Scholl Alex, McCarty James, Scholl Desiree, Mar Alice
St. John Hospital and Medical Center, Detroit, MI, USA.
J Foot Ankle Surg. 2013 Sep-Oct;52(5):580-3. doi: 10.1053/j.jfas.2013.02.007. Epub 2013 Jun 14.
The surgical correction of hammer digits offers a variety of surgical treatments ranging from arthroplasty to arthrodesis, with many options for fixation. In the present study, we compared 2 buried implants for arthrodesis of lesser digit deformities: a Smart Toe® implant and a buried Kirschner wire. Both implants were placed in a prepared interphalangeal joint, did not violate other digital or metatarsal joints, and were not exposed percutaneously. A retrospective comparative study was performed of 117 digits with either a Smart Toe® implant or a buried Kirschner wire, performed from January 1, 2007 to December 31, 2010. Of the 117 digits, 31 were excluded because of a lack of 90-day radiographic follow-up. The average follow-up was 94 to 1130 days. The average patient age was 61.47 (range 43 to 84) years. Of the 86 included digits, 48 were left digits and 38 were right. Of the digits corrected, 54 were second digits, 24 were third digits and 8 were fourth digits. Fifty-eight Smart Toe® implants were found (15 with 19-mm straight; 2 with 19-mm angulated; 34 with 16-mm straight; and 7 with 16-mm angulated). Twenty-eight buried Kirschner wires were evaluated. No statistically significant difference was found between the Smart Toe® implants and the buried Kirschner wires, including the rate of malunion, nonunion, fracture of internal fixation, and the need for revision surgery. Of the 86 implants, 87.9% of the Smart Toe® implants and 85.7% of the buried Kirschner wires were in good position (0° to 10° of transverse angulation on radiographs). Osseous union was achieved in 68.9% of Smart Toe® implants and 82.1% of buried Kirschner wires. Fracture of internal fixation occurred in 12 of the Smart Toe® implants (20.7%) and 2 of the buried Kirschner wires (7.1%).

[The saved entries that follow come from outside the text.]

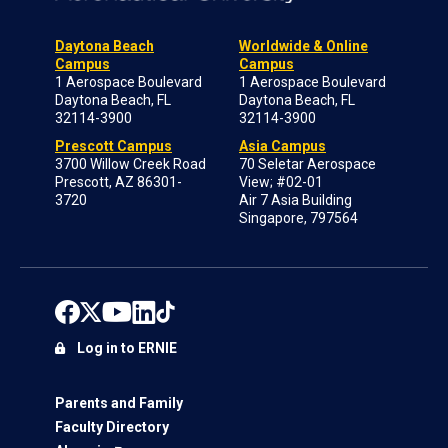
Daytona Beach
Worldwide & Online
Campus
Campus
1 Aerospace Boulevard
1 Aerospace Boulevard
Daytona Beach, FL
Daytona Beach, FL
32114-3900
32114-3900
Prescott Campus
Asia Campus
3700 Willow Creek Road
70 Seletar Aerospace
Prescott, AZ 86301-
View; #02-01
3720
Air 7 Asia Building
Singapore, 797564
Log in to ERNIE
Parents and Family
Faculty Directory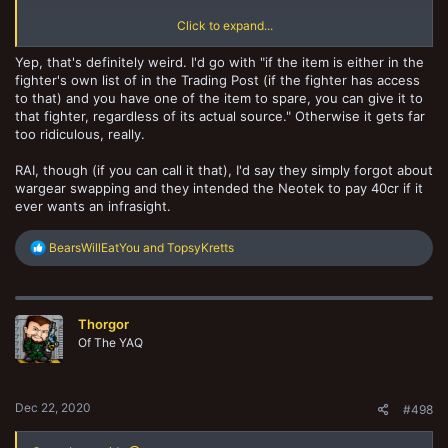
But can I buy a Ganger a 25cr Infrasight, remove it, then give it to the
Click to expand...
Neotek?
A 15cr discount on purchase and rating is significant.
Yep, that's definitely weird. I'd go with "if the item is either in the
fighter's own list of in the Trading Post (if the fighter has access
to that) and you have one of the item to spare, you can give it to
that fighter, regardless of its actual source." Otherwise it gets far
too ridiculous, really.
RAI, though (if you can call it that), I'd say they simply forgot about
wargear swapping and they intended the Neotek to pay 40cr if it
ever wants an infrasight.
R
BearsWillEatYou
and
TopsyKretts
e
a
c
t
Thorgor
i
o
Of The YAQ
n
s
:
Dec 22, 2020
#498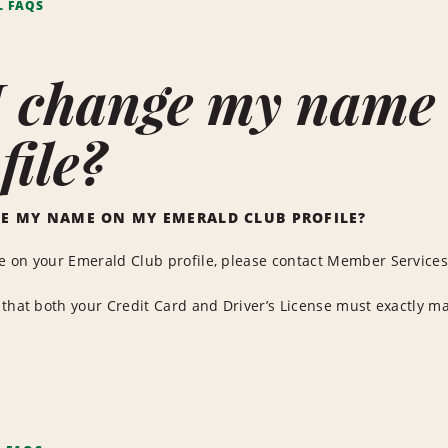
L FAQS
I change my name
file?
E MY NAME ON MY EMERALD CLUB PROFILE?
 on your Emerald Club profile, please contact Member Services 
that both your Credit Card and Driver’s License must exactly m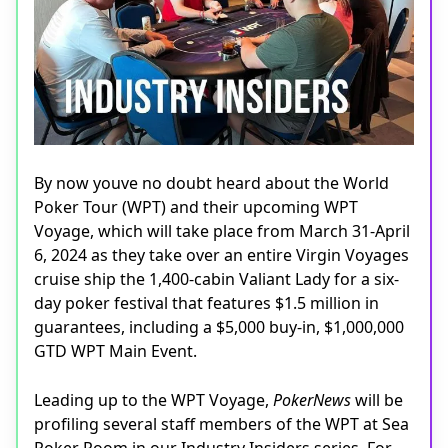
By now youve no doubt heard about the World
Poker Tour (WPT) and their upcoming WPT
Voyage, which will take place from March 31-April
6, 2024 as they take over an entire Virgin Voyages
cruise ship the 1,400-cabin Valiant Lady for a six-
day poker festival that features $1.5 million in
guarantees, including a $5,000 buy-in, $1,000,000
GTD WPT Main Event.
Leading up to the WPT Voyage,
PokerNews
will be
profiling several staff members of the WPT at Sea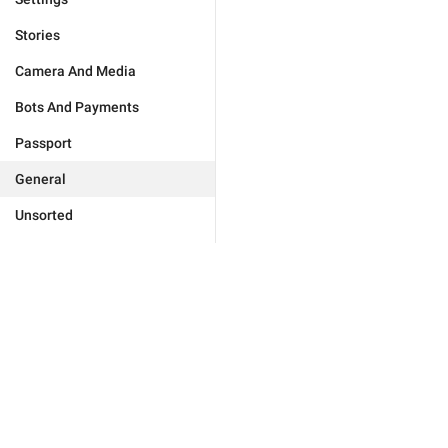
Stories
Camera And Media
Bots And Payments
Passport
General
Unsorted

Most of the fractured internal fixation and malunions or nonunions were asymptomatic, leading to revision surgery in only 8.6% of the Smart Toe® implants and 10.7% of the buried Kirschner wires. Both the Smart Toe® implant and the buried Kirschner wire offer a viable choice for internal fixation of an arthrodesis of the digit compared with other studies using other techniques.

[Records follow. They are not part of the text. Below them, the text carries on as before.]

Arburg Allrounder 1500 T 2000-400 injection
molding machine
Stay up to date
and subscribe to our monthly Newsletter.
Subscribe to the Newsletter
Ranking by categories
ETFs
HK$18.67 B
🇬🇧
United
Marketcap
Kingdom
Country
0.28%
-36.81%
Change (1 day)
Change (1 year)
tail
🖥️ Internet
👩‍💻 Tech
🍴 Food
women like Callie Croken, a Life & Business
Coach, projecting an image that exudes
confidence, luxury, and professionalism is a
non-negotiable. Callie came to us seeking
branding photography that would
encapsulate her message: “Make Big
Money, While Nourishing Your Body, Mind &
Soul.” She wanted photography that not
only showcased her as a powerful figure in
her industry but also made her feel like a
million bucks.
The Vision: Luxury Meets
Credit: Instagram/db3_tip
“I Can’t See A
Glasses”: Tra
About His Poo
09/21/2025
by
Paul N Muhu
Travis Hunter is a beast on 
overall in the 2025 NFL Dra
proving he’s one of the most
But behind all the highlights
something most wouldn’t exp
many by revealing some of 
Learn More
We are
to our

锤状趾的手术矫正提供了从关节成形术到关节融合术等多种手术治疗方法,且有多种固定选择。在本研究中,我们比较了用于矫正小趾畸形关节融合术的两种埋藏式植入物:Smart Toe®植入物和埋藏式克氏针。两种植入物均置于准备好的指间关节,未侵犯其他趾关节或跖关节,且未经皮外露。我们对2007年1月1日至2010年12月31日期间进行的117例采用Smart Toe®植入物或埋藏式克氏针治疗的趾进行了一项回顾性对照研究。在这117例趾中,31例因缺乏90天的影像学随访而被排除。平均随访时间为94至1130天。患者平均年龄为61.47岁(范围43至84岁)。在纳入的86例趾中,48例为左趾,38例为右趾。在矫正的趾中,54例为第二趾,24例为第三趾,8例为第四趾。共发现58枚Smart Toe®植入物(15枚19毫米直形;2枚19毫米成角形;34枚16毫米直形;7枚16毫米成角形)。评估了28根埋藏式克氏针。Smart Toe®植入物和埋藏式克氏针之间未发现统计学上的显著差异,包括畸形愈合率、不愈合率、内固定骨折率以及翻修手术的必要性。在86枚植入物中,87.9%的Smart Toe®植入物和85.7%的埋藏式克氏针位置良好(X线片上横向成角0°至10°)。68.9%的Smart Toe®植入物和82.1%的埋藏式克氏针实现了骨愈合。12枚Smart Toe®植入物(20.7%)和2根埋藏式克氏针(7.1%)发生了内固定骨折。大多数内固定骨折及畸形愈合或不愈合均无症状,仅8.6%的Smart Toe®植入物和10.7%的埋藏式克氏针因此需要进行翻修手术。与使用其他技术的其他研究相比,Smart Toe®植入物和埋藏式克氏针均为趾关节融合术的内固定提供了可行的选择。